**PROBLEMS**:
1. Please copy the passage of the AC motor thread from "## SimonRafferty (Apr" to "(Feb 18, 2008)".
2. List every username that posts in the AC motor thread, naming each one once.
3. Pick up the AC motor thread where it stops and write what comes next.

**SOURCE PASSAGE**:
# Ac bad-boy...



## DIYguy (Sep 18, 2008)

What do you think of this bad-boy, Major?  (others welcome)

For those who don't know...that is a big brake on the back. .and to put in perspective, that shaft is at least 2" in dia. (I didn't measure it)


----------



## corbin (Apr 6, 2010)

are you going to use it for something?

it looks *heavy*.

corbin


----------



## Roy Von Rogers (Mar 21, 2009)

corbin said:


> are you going to use it for something?
> 
> it looks *heavy*.
> 
> corbin


Yea, he's going to open up a EV bus transit service, between Kitchner and New Hamburg......


Roy


----------



## SimonRafferty (Apr 13, 2009)

What is the motor for / from (originally that is).

I've noticed there are some big motors used on Lathes & Mills?

Si


----------



## peggus (Feb 18, 2008)

I'm guessing 600-800lbs


----------



## DIYguy (Sep 18, 2008)

Roy Von Rogers said:


> Yea, he's going to open up a EV bus transit service, between Kitchner and New Hamburg......
> 
> 
> Roy


HAHAHA that is hilarius... how do you know about New Hamburg...lmao..


----------



## DIYguy (Sep 18, 2008)

SimonRafferty said:


> What is the motor for / from (originally that is).
> 
> I've noticed there are some big motors used on Lathes & Mills?
> 
> Si


Good question,... I think it may be one for an overhead transfer system on a frame assembly line....


----------



## DIYguy (Sep 18, 2008)

peggus said:


> I'm guessing 600-800lbs


hmm, I don't think it's that heavy... without the brake I would guess at 375... could be out a bit.. but not that much.


----------



## DIYguy (Sep 18, 2008)

corbin said:


> are you going to use it for something?
> 
> it looks *heavy*.

**Data records**:

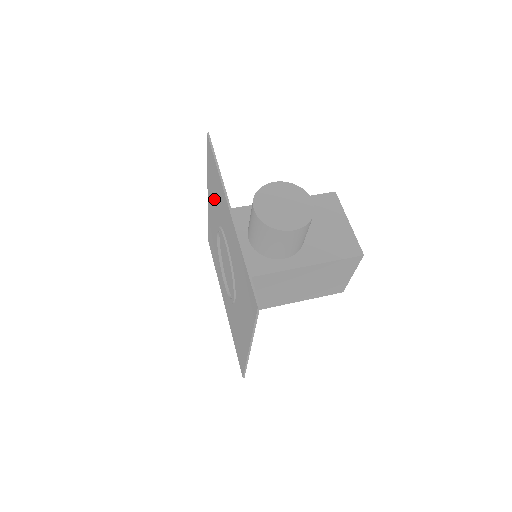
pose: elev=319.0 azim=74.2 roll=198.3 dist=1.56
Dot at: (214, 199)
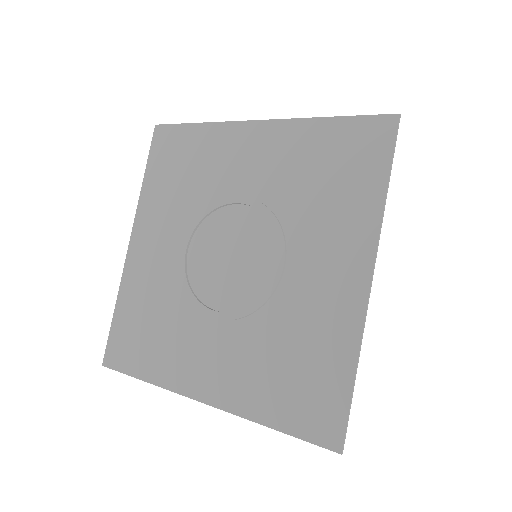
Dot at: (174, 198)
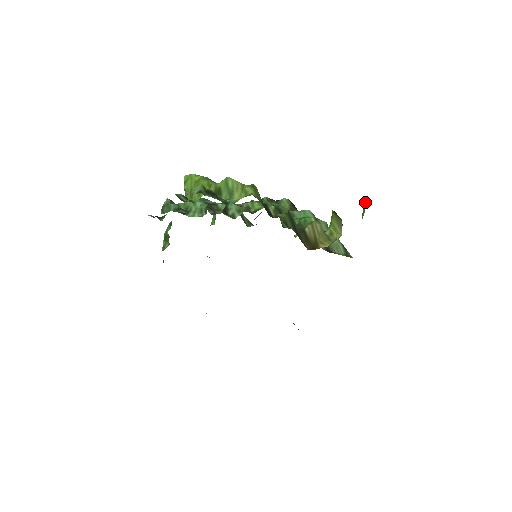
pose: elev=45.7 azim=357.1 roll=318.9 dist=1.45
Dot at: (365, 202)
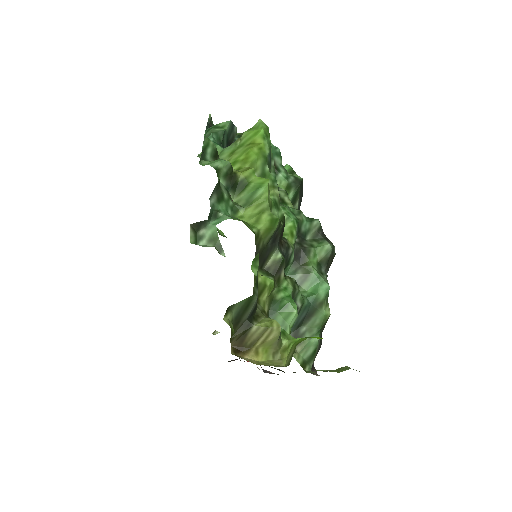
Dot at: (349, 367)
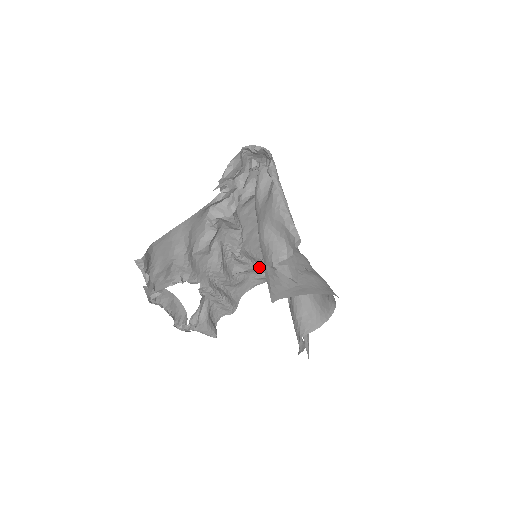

---

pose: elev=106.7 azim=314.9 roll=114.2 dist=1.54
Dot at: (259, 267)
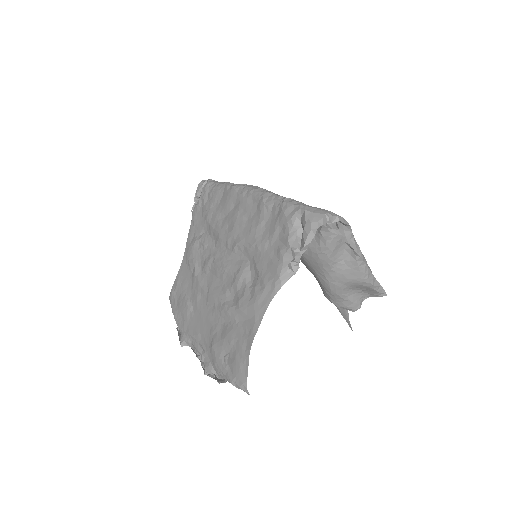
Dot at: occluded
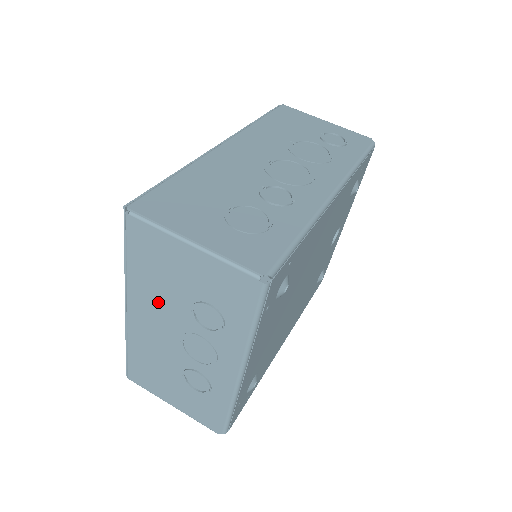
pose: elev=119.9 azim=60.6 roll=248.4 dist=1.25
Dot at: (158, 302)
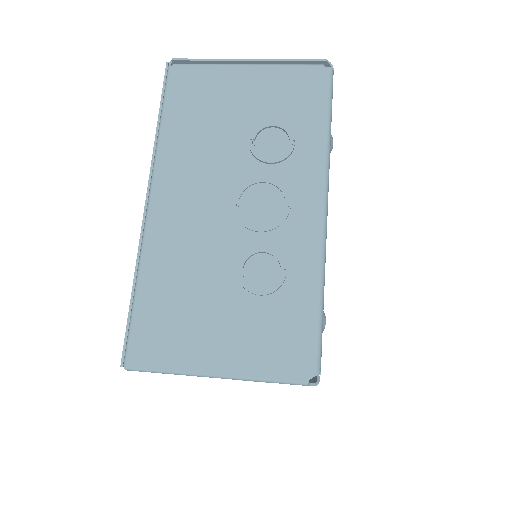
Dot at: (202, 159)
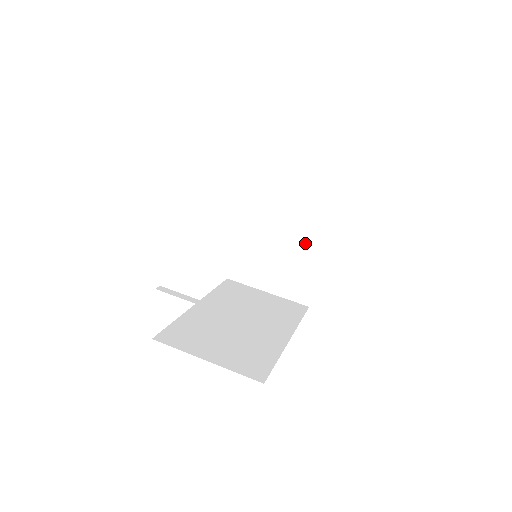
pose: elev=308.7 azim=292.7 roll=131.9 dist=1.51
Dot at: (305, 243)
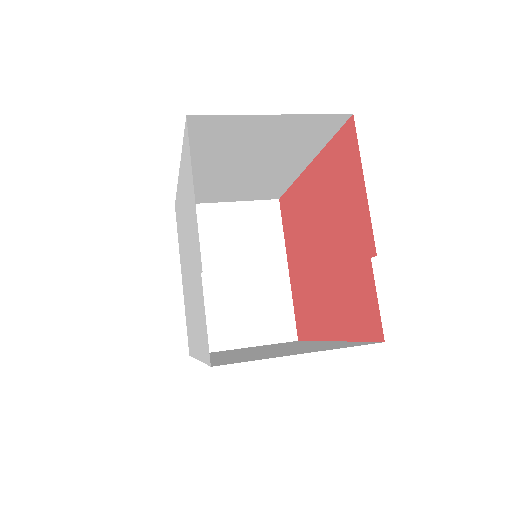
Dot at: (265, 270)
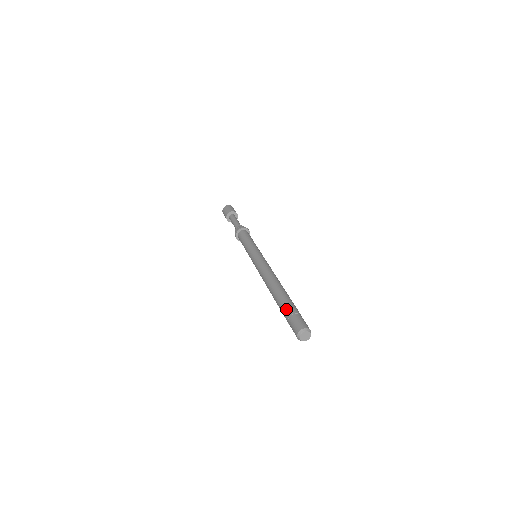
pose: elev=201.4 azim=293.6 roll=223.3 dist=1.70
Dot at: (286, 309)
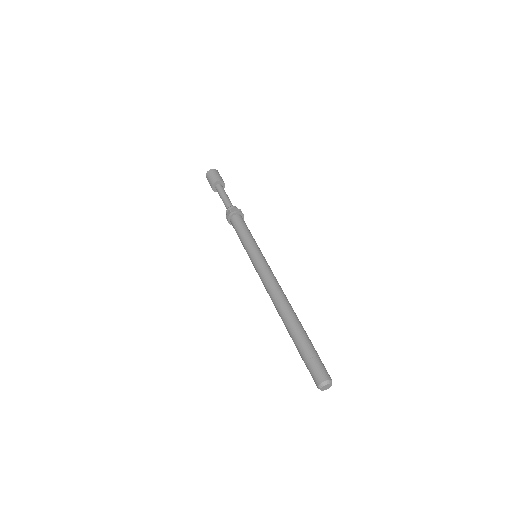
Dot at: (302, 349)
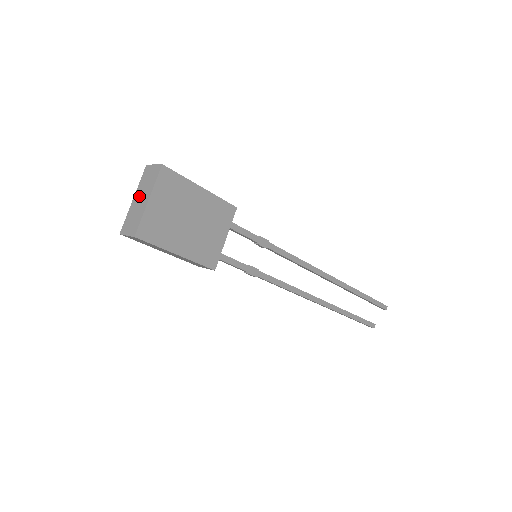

...

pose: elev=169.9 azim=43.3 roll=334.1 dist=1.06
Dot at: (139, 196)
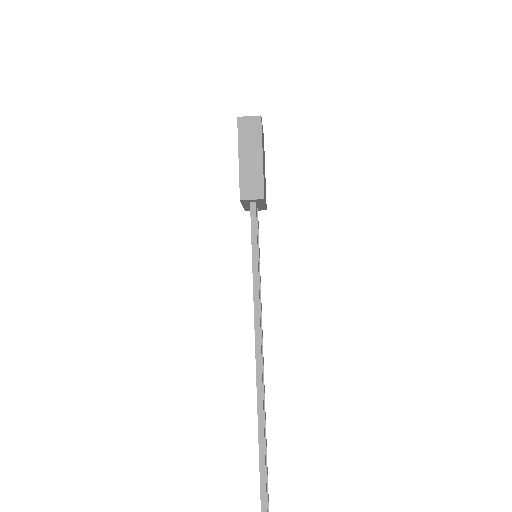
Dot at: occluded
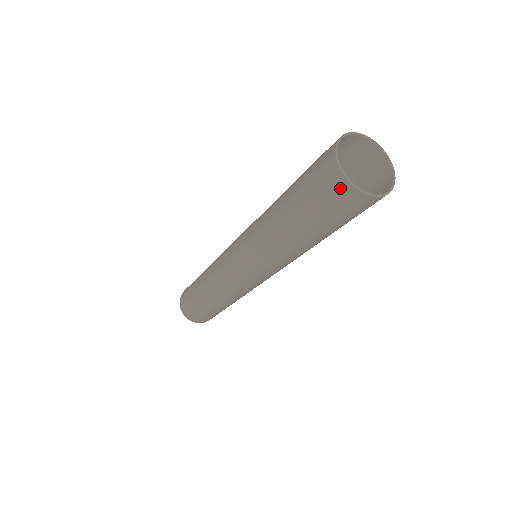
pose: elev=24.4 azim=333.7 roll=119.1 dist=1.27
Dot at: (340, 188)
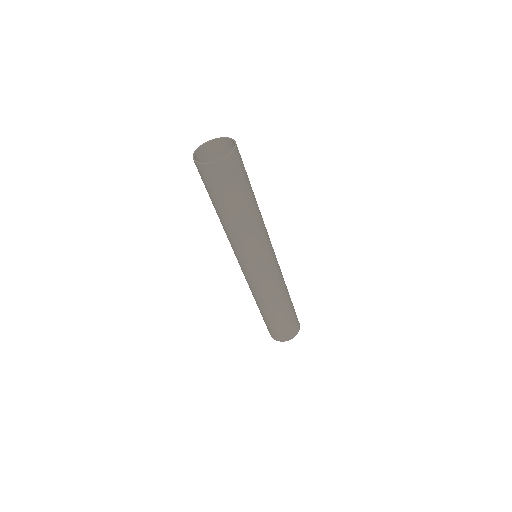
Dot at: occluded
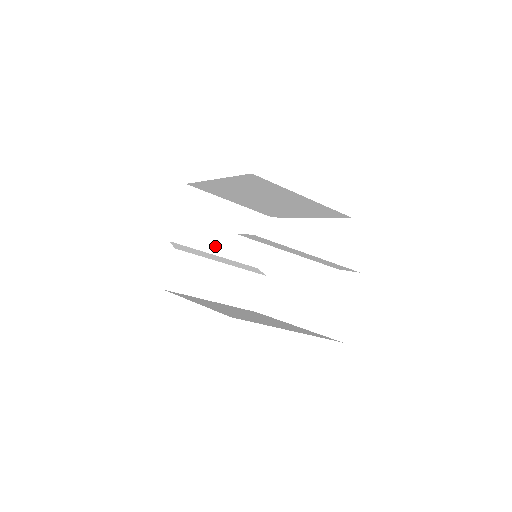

**ANSWERS FOR THE TASKS**:
1.
## SimonRafferty (Apr 13, 2009)

What is the motor for / from (originally that is).

I've noticed there are some big motors used on Lathes & Mills?

Si


----------



## peggus (Feb 18, 2008)

2. DIYguy, corbin, Roy Von Rogers, SimonRafferty, peggus

3.
> 
> corbin


Never know


----------



## Roy Von Rogers (Mar 21, 2009)

DIYguy said:


> HAHAHA that is hilarius... how do you know about New Hamburg...lmao..


Cause I'm a brilliant mouse monkey...I highlite Kitchner, Ontario and a little arrow pops up, and weee there is the map....Its the magic called Google...<chuckle>.

Roy


----------



## peggus (Feb 18, 2008)

DIYguy said:


> hmm, I don't think it's that heavy... without the brake I would guess at 375... could be out a bit.. but not that much.


Here's a similar motor, same frame and power, 565lb and I don't think it has a brake.

http://www.baldor.com/products/deta...t=AC+Motors&enclosure=DPG-FV&winding=&rating=


----------



## DIYguy (Sep 18, 2008)

This motor is 12 3/8" wide at the flats, 22 3/8" long not counting shaft. It weights 480 lbs and cost $5,740 when it was new......without the blower or brake.

Edit... oh ya.. and the shaft is 2 1/8"


----------



## DIYguy (Sep 18, 2008)

peggus said:


> Here's a similar motor, same frame and power, 565lb and I don't think it has a brake.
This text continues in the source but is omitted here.